Synthesis and reactivity of nickel hydride complexes of an α-diimine ligand

Reaction of L⁰NiBr₂ with 2 equiv of NaH yielded the Ni^II hydride complex [(L^•-)Ni(μ-H) ₂Ni(L^•-)] (1) (L = [(2,6-iPr₂C ₆H₃)NC(Me)]₂; L⁰ represents the neutral ligand, L^•- is its radical-anionic form, and L ^2- denotes the dianion) in good yield. Stepwise reduction of complex 1 led to a series of nickel hydrides. Reduction of 1 with 1 equiv of sodium metal afforded a singly reduced species [Na(DME)₃][(L ^•-)Ni(μ-H)₂Ni(L^•-)] (2a) (DME = 1,2-dimethoxyethane), which contains a mixed-valent core [Ni(μ-H) ₂Ni]⁺. With 2 equiv of Na a doubly reduced species [Na(DME)]₂[L^2-Ni(μ-H)₂NiL^2-] (3a) was obtained, in which each monoanion (L^•-) in the precursor 1 has been reduced to L^2-. By using potassium as the reducing agent, two analogous species [K(DME)₄][(L^•-)Ni(μ-H) ₂Ni(L^•-)] (2b) and [K(DME)]₂[L ^2-Ni(μ-H)₂NiL^2-] (3b) were obtained. Further treatment of 3b with 2 equiv of K led to a trinuclear complex [K(DME)(THF)]₂K₂[L^2-Ni(μ-H) ₂Ni(μ-H)₂NiL^2-] (4), which contains one Ni^II and two Ni^I centers with a triplet ground state.

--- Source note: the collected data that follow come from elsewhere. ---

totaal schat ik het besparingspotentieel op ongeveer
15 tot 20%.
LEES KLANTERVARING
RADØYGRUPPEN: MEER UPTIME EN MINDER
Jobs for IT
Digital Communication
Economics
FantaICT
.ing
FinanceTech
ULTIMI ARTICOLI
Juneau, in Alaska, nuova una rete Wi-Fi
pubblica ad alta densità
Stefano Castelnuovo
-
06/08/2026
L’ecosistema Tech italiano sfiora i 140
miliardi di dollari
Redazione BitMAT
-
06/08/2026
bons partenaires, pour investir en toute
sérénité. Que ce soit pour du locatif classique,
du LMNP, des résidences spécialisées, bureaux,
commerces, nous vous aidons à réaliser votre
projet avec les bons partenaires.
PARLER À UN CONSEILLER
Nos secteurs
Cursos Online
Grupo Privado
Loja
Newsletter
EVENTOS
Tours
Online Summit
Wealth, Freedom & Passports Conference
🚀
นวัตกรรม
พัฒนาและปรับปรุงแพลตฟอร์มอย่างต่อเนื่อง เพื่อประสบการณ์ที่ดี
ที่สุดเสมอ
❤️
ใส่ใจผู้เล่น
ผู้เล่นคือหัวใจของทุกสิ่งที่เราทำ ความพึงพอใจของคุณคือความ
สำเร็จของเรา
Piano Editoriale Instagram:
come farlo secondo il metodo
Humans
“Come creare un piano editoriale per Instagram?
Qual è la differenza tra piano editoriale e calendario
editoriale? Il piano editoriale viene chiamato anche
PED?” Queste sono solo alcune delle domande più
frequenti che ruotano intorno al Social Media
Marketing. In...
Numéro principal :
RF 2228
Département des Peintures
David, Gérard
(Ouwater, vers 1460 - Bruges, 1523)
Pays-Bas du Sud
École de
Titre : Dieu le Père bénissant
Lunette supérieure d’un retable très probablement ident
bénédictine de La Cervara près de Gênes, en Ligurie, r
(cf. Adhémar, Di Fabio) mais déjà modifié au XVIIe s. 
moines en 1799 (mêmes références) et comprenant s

When 1 and 3a were warmed in toluene or benzene, respectively, three reverse-sandwich dinickel complexes, [(L^•-)Ni(μ- η³:η³-C₇H₈)Ni(L ^•-)] (5) and [Na(DME)]₂[L^2-Ni(μ- η³:η³-C₆H₅R)NiL ^2-] (6: R = CH₃; 7: R = H), were isolated. Reaction of 1 with Me₃SiN₃ gave the N₃-bridged complex [(L^•-)Ni(μ-η¹-N₃) ₂Ni(L^•-)] (8). The crystal structures of complexes 1-8 have been determined by X-ray diffraction, and their electronic structures have been fully studied by EPR/NMR spectroscopy.